• _WHAT YOU HAVE TO DO_: Return the following from the records below: each line, word for word, starting with the line that contains "Para poder realizar" and going on through the line that contains "- file: 🎨 Diseño", with nothing outside that range.

_ _ _ _

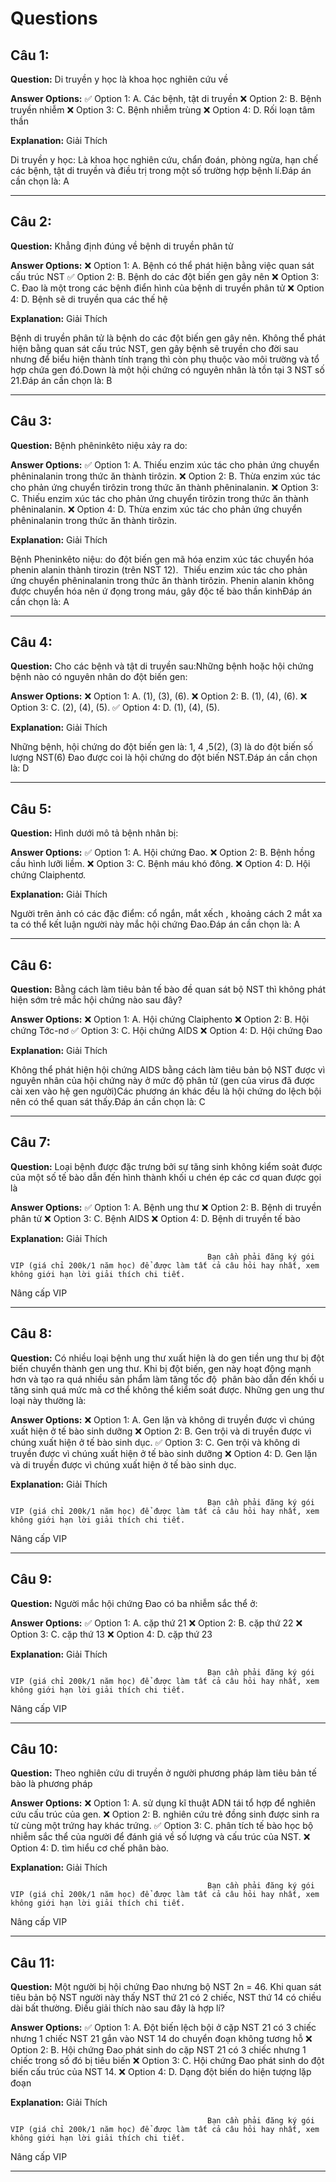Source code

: # Questions

## Câu 1:

**Question:** Di truyền y học là khoa học nghiên cứu về

**Answer Options:**
✅ Option 1: A. Các bệnh, tật di truyền
❌ Option 2: B. Bệnh truyền nhiễm
❌ Option 3: C. Bệnh nhiễm trùng
❌ Option 4: D. Rối loạn tâm thần

**Explanation:** Giải Thích


Di truyền y học: Là khoa học nghiên cứu, chẩn đoán, phòng ngừa, hạn chế các bệnh, tật di truyền và điều trị trong một số trường hợp bệnh lí.Đáp án cần chọn là: A

---

## Câu 2:

**Question:** Khẳng định đúng về bệnh di truyền phân tử

**Answer Options:**
❌ Option 1: A. Bệnh có thể phát hiện bằng việc quan sát cấu trúc NST
✅ Option 2: B. Bệnh do các đột biến gen gây nên
❌ Option 3: C. Đao là một trong các bệnh điển hình của bệnh di truyền phân tử
❌ Option 4: D. Bệnh sẽ di truyền qua các thế hệ

**Explanation:** Giải Thích


Bệnh di truyền phân tử là bệnh do các đột biến gen gây nên. Không thể phát hiện bằng quan sát cấu trúc NST, gen gây bệnh sẽ truyền cho đời sau nhưng để biểu hiện thành tính trạng thì còn phụ thuộc vào môi trường và tổ hợp chứa gen đó.Down là một hội chứng có nguyên nhân là tồn tại 3 NST số 21.Đáp án cần chọn là: B

---

## Câu 3:

**Question:** Bệnh phêninkêto niệu xảy ra do:

**Answer Options:**
✅ Option 1: A. Thiếu enzim xúc tác cho phản ứng chuyển phêninalanin trong thức ăn thành tirôzin.
❌ Option 2: B. Thừa enzim xúc tác cho phản ứng chuyển tirôzin trong thức ăn thành phêninalanin.
❌ Option 3: C. Thiếu enzim xúc tác cho phản ứng chuyển tirôzin trong thức ăn thành phêninalanin.
❌ Option 4: D. Thừa enzim xúc tác cho phản ứng chuyển phêninalanin trong thức ăn thành tirôzin.

**Explanation:** Giải Thích


Bệnh Pheninkêto niệu: do đột biến gen mã hóa enzim xúc tác chuyển hóa phenin alanin thành tirozin (trên NST 12).  Thiếu enzim xúc tác cho phản ứng chuyển phêninalanin trong thức ăn thành tirôzin. Phenin alanin không được chuyển hóa nên ứ đọng trong máu, gây độc tế bào thần kinhĐáp án cần chọn là: A

---

## Câu 4:

**Question:** Cho các bệnh và tật di truyền sau:Những bệnh hoặc hội chứng bệnh nào có nguyên nhân do đột biến gen:

**Answer Options:**
❌ Option 1: A. (1), (3), (6).
❌ Option 2: B. (1), (4), (6).
❌ Option 3: C. (2), (4), (5).
✅ Option 4: D. (1), (4), (5).

**Explanation:** Giải Thích


Những bệnh, hội chứng do đột biến gen là: 1, 4 ,5(2), (3) là do đột biến số lượng NST(6) Đao được coi là hội chứng do đột biến NST.Đáp án cần chọn là: D

---

## Câu 5:

**Question:** Hình dưới mô tả bệnh nhân bị:

**Answer Options:**
✅ Option 1: A. Hội chứng Đao.
❌ Option 2: B. Bệnh hồng cầu hình lưỡi liềm.
❌ Option 3: C. Bệnh máu khó đông.
❌ Option 4: D. Hội chứng Claiphentơ.

**Explanation:** Giải Thích


Người trên ảnh có các đặc điểm: cổ ngắn, mắt xếch , khoảng cách 2 mắt xa ta có thể kết luận người này mắc hội chứng Đao.Đáp án cần chọn là: A

---

## Câu 6:

**Question:** Bằng cách làm tiêu bản tế bào đề quan sát bộ NST thì không phát hiện sớm trẻ mắc hội chứng nào sau đây?

**Answer Options:**
❌ Option 1: A. Hội chứng Claiphento
❌ Option 2: B. Hội chứng Tớc-nơ
✅ Option 3: C. Hội chứng AIDS
❌ Option 4: D. Hội chứng Đao

**Explanation:** Giải Thích


Không thể phát hiện hội chứng AIDS bằng cách làm tiêu bản bộ NST được vì nguyên nhân của hội chứng này ở mức độ phân tử (gen của virus đã được cài xen vào hệ gen người)Các phương án khác đều là hội chứng do lệch bội nên có thể quan sát thấy.Đáp án cần chọn là: C

---

## Câu 7:

**Question:** Loại bệnh được đặc trưng bởi sự tăng sinh không kiểm soảt được của một số tế bào dẫn đến hình thành khối u chén ép các cơ quan được gọi là

**Answer Options:**
✅ Option 1: A. Bệnh ung thư
❌ Option 2: B. Bệnh di truyền phân tử
❌ Option 3: C. Bệnh AIDS
❌ Option 4: D. Bệnh di truyền tế bào

**Explanation:** Giải Thích




                                                Bạn cần phải đăng ký gói VIP (giá chỉ 200k/1 năm học) để được làm tất cả câu hỏi hay nhất, xem không giới hạn lời giải thích chi tiết.
                                            

Nâng cấp VIP

---

## Câu 8:

**Question:** Có nhiều loại bệnh ung thư xuất hiện là do gen tiền ung thư bị đột biến chuyển thành gen ung thư. Khi bị đột biến, gen này hoạt động mạnh hơn và tạo ra quá nhiều sản phẩm làm tăng tốc độ  phân bào dẫn đến khối u tăng sinh quá mức mà cơ thể không thể kiểm soát được. Những gen ung thư loại này thường là:

**Answer Options:**
❌ Option 1: A. Gen lặn và không di truyền được vì chúng xuất hiện ở tế bào sinh dưỡng
❌ Option 2: B. Gen trội và di truyền được vì chúng xuất hiện ở tế bào sinh dục.
✅ Option 3: C. Gen trội và không di truyền được vì chúng xuất hiện ở tế bào sinh dưỡng
❌ Option 4: D. Gen lặn và di truyền được vì chúng xuất hiện ở tế bào sinh dục.

**Explanation:** Giải Thích




                                                Bạn cần phải đăng ký gói VIP (giá chỉ 200k/1 năm học) để được làm tất cả câu hỏi hay nhất, xem không giới hạn lời giải thích chi tiết.
                                            

Nâng cấp VIP

---

## Câu 9:

**Question:** Người mắc hội chứng Đao có ba nhiễm sắc thể ở:

**Answer Options:**
✅ Option 1: A. cặp thứ 21
❌ Option 2: B. cặp thứ 22
❌ Option 3: C. cặp thứ 13
❌ Option 4: D. cặp thứ 23

**Explanation:** Giải Thích




                                                Bạn cần phải đăng ký gói VIP (giá chỉ 200k/1 năm học) để được làm tất cả câu hỏi hay nhất, xem không giới hạn lời giải thích chi tiết.
                                            

Nâng cấp VIP

---

## Câu 10:

**Question:** Theo nghiên cứu di truyền ở người phương pháp làm tiêu bản tế bào là phương pháp

**Answer Options:**
❌ Option 1: A. sử dụng kĩ thuật ADN tái tổ hợp để nghiên cứu cấu trúc của gen.
❌ Option 2: B. nghiên cứu trẻ đồng sinh được sinh ra từ cùng một trứng hay khác trứng.
✅ Option 3: C. phân tích tế bào học bộ nhiễm sắc thể của người để đánh giá về số lượng và cấu trúc của NST.
❌ Option 4: D. tìm hiểu cơ chế phân bào.

**Explanation:** Giải Thích




                                                Bạn cần phải đăng ký gói VIP (giá chỉ 200k/1 năm học) để được làm tất cả câu hỏi hay nhất, xem không giới hạn lời giải thích chi tiết.
                                            

Nâng cấp VIP

---

## Câu 11:

**Question:** Một người bị hội chứng Đao nhưng bộ NST 2n = 46. Khi quan sát tiêu bản bộ NST người này thấy NST thứ 21 có 2 chiếc, NST thứ 14 có chiều dài bất thường. Điều giải thích nào sau đây là hợp lí?

**Answer Options:**
✅ Option 1: A. Đột biến lệch bội ở cặp NST 21 có 3 chiếc nhưng 1 chiếc NST 21 gắn vào NST 14 do chuyển đoạn không tương hỗ
❌ Option 2: B. Hội chứng Đao phát sinh do cặp NST 21 có 3 chiếc nhưng 1 chiếc trong số đó bị tiêu biến
❌ Option 3: C. Hội chứng Đao phát sinh do đột biến cấu trúc của NST 14.
❌ Option 4: D. Dạng đột biến do hiện tượng lặp đoạn

**Explanation:** Giải Thích




                                                Bạn cần phải đăng ký gói VIP (giá chỉ 200k/1 năm học) để được làm tất cả câu hỏi hay nhất, xem không giới hạn lời giải thích chi tiết.
                                            

Nâng cấp VIP

---


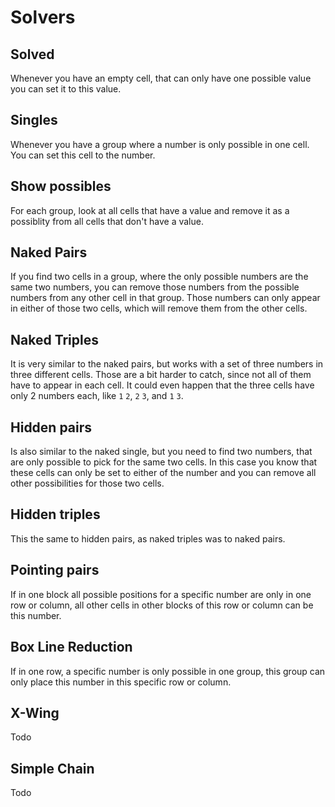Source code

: # Solvers

## Solved

Whenever you have an empty cell, that can only have one possible value you can set it to this value.

## Singles

Whenever you have a group where a number is only possible in one cell. You can set this cell to the number.

## Show possibles

For each group, look at all cells that have a value and remove it as a possiblity from all cells that don't have a value.

## Naked Pairs

If you find two cells in a group, where the only possible numbers are the same two numbers, you can remove those numbers 
from the possible numbers from any other cell in that group. Those numbers can only appear in either of those two cells,
which will remove them from the other cells.

## Naked Triples

It is very similar to the naked pairs, but works with a set of three numbers in three different cells. Those are a bit 
harder to catch, since not all of them have to appear in each cell. It could even happen that the three cells have only 
2 numbers each, like `1` `2`, `2` `3`, and `1` `3`.

## Hidden pairs

Is also similar to the naked single, but you need to find two numbers, that are only possible to pick for the same two 
cells. In this case you know that these cells can only be set to either of the number and you can remove all other
possibilities for those two cells.

## Hidden triples

This the same to hidden pairs, as naked triples was to naked pairs. 

## Pointing pairs

If in one block all possible positions for a specific number are only in one row or column, all other cells in other blocks 
of this row or column can be this number.

## Box Line Reduction

If in one row, a specific number is only possible in one group, this group can only place this number in this specific row
or column.

## X-Wing

Todo

## Simple Chain

Todo

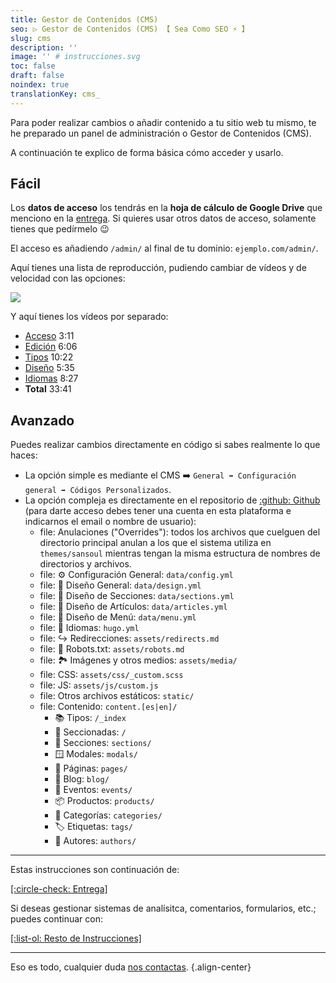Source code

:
 ```yaml
---
title: Gestor de Contenidos (CMS)
seo: ▷ Gestor de Contenidos (CMS) 【 Sea Como SEO ⚡️ 】
slug: cms
description: ''
image: '' # instrucciones.svg
toc: false
draft: false
noindex: true
translationKey: cms_
---
```


Para poder realizar cambios o añadir contenido a tu sitio web tu mismo, te he preparado un panel de administración o Gestor de Contenidos (CMS).

A continuación te explico de forma básica cómo acceder y usarlo.

## Fácil

Los **datos de acceso** los tendrás en la **hoja de cálculo de Google Drive** que menciono en la [entrega](/entrega/). Si quieres usar otros datos de acceso, solamente tienes que pedírmelo 😉

El acceso es añadiendo `/admin/` al final de tu dominio: `ejemplo.com/admin/`.

Aquí tienes una lista de reproducción, pudiendo cambiar de vídeos y de velocidad con las opciones:

![](https://www.youtube.com/watch?v=462h9Ffa_z4&list=PLRRah6yxRk5OIHfOdeSb0fs9XsoejLWAr)

Y aquí tienes los vídeos por separado:

- [Acceso](https://youtu.be/462h9Ffa_z4?list=PLRRah6yxRk5OIHfOdeSb0fs9XsoejLWAr) 3:11
- [Edición](https://youtu.be/6ucsU_rU8u4?list=PLRRah6yxRk5OIHfOdeSb0fs9XsoejLWAr) 6:06
- [Tipos](https://youtu.be/EZXI_nqyi84?list=PLRRah6yxRk5OIHfOdeSb0fs9XsoejLWAr) 10:22
- [Diseño](https://youtu.be/okpl-Wu96-A?list=PLRRah6yxRk5OIHfOdeSb0fs9XsoejLWAr) 5:35
- [Idiomas](https://youtu.be/Va3xxFycMiM?list=PLRRah6yxRk5OIHfOdeSb0fs9XsoejLWAr) 8:27
- **Total** 33:41


## Avanzado

Puedes realizar cambios directamente en código si sabes realmente lo que haces:

- La opción simple es mediante el CMS ➡️ `General ➡️ Configuración general ➡️ Códigos Personalizados`.
- La opción compleja es directamente en el repositorio de [:github: Github](https://github.com/) (para darte acceso debes tener una cuenta en esta plataforma e indicarnos el email o nombre de usuario):
  - file: Anulaciones ("Overrides"): todos los archivos que cuelguen del directorio principal anulan a los que el sistema utiliza en `themes/sansoul` mientras tengan la misma estructura de nombres de directorios y archivos.
  - file: ⚙️ Configuración General: `data/config.yml`
  - file: 🎨 Diseño General: `data/design.yml`
  - file: 🧩 Diseño de Secciones: `data/sections.yml`
  - file: 📄 Diseño de Artículos: `data/articles.yml`
  - file: 🔗 Diseño de Menú: `data/menu.yml`
  - file: 💬 Idiomas: `hugo.yml`
  - file: ↪️ Redirecciones: `assets/redirects.md`
  - file: 🤖 Robots.txt: `assets/robots.md`
  - file: 🏞 Imágenes y otros medios: `assets/media/`
  - file: CSS: `assets/css/_custom.scss`
  - file: JS: `assets/js/custom.js`
  - file: Otros archivos estáticos: `static/`
  - file: Contenido: `content.[es|en]/`
    - 📚 Tipos: `/_index`
    - 📑 Seccionadas: `/`
    - 🧩 Secciones: `sections/`
    - 🪟 Modales: `modals/`
    - 📄 Páginas: `pages/`
    - 📰 Blog: `blog/`
    - 📅 Eventos: `events/`
    - 📦 Productos: `products/`
    - 🔖 Categorías: `categories/`
    - 🏷 Etiquetas: `tags/`
    - 👤 Autores: `authors/`
---

Estas instrucciones son continuación de:

[[:circle-check: Entrega]](/entrega/)

Si deseas gestionar sistemas de analísitca, comentarios, formularios, etc.; puedes continuar con:

[[:list-ol: Resto de Instrucciones]](/resto/)

---

Eso es todo, cualquier duda [nos contactas](/#contacto).
{.align-center}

_ _ _ _

• _ANSWER SPACE_:
Para poder realizar cambios o añadir contenido a tu sitio web tu mismo, te he preparado un panel de administración o Gestor de Contenidos (CMS).

A continuación te explico de forma básica cómo acceder y usarlo.

## Fácil

Los **datos de acceso** los tendrás en la **hoja de cálculo de Google Drive** que menciono en la [entrega](/entrega/). Si quieres usar otros datos de acceso, solamente tienes que pedírmelo 😉

El acceso es añadiendo `/admin/` al final de tu dominio: `ejemplo.com/admin/`.

Aquí tienes una lista de reproducción, pudiendo cambiar de vídeos y de velocidad con las opciones:

![](https://www.youtube.com/watch?v=462h9Ffa_z4&list=PLRRah6yxRk5OIHfOdeSb0fs9XsoejLWAr)

Y aquí tienes los vídeos por separado:

- [Acceso](https://youtu.be/462h9Ffa_z4?list=PLRRah6yxRk5OIHfOdeSb0fs9XsoejLWAr) 3:11
- [Edición](https://youtu.be/6ucsU_rU8u4?list=PLRRah6yxRk5OIHfOdeSb0fs9XsoejLWAr) 6:06
- [Tipos](https://youtu.be/EZXI_nqyi84?list=PLRRah6yxRk5OIHfOdeSb0fs9XsoejLWAr) 10:22
- [Diseño](https://youtu.be/okpl-Wu96-A?list=PLRRah6yxRk5OIHfOdeSb0fs9XsoejLWAr) 5:35
- [Idiomas](https://youtu.be/Va3xxFycMiM?list=PLRRah6yxRk5OIHfOdeSb0fs9XsoejLWAr) 8:27
- **Total** 33:41


## Avanzado

Puedes realizar cambios directamente en código si sabes realmente lo que haces:

- La opción simple es mediante el CMS ➡️ `General ➡️ Configuración general ➡️ Códigos Personalizados`.
- La opción compleja es directamente en el repositorio de [:github: Github](https://github.com/) (para darte acceso debes tener una cuenta en esta plataforma e indicarnos el email o nombre de usuario):
  - file: Anulaciones ("Overrides"): todos los archivos que cuelguen del directorio principal anulan a los que el sistema utiliza en `themes/sansoul` mientras tengan la misma estructura de nombres de directorios y archivos.
  - file: ⚙️ Configuración General: `data/config.yml`
  - file: 🎨 Diseño General: `data/design.yml`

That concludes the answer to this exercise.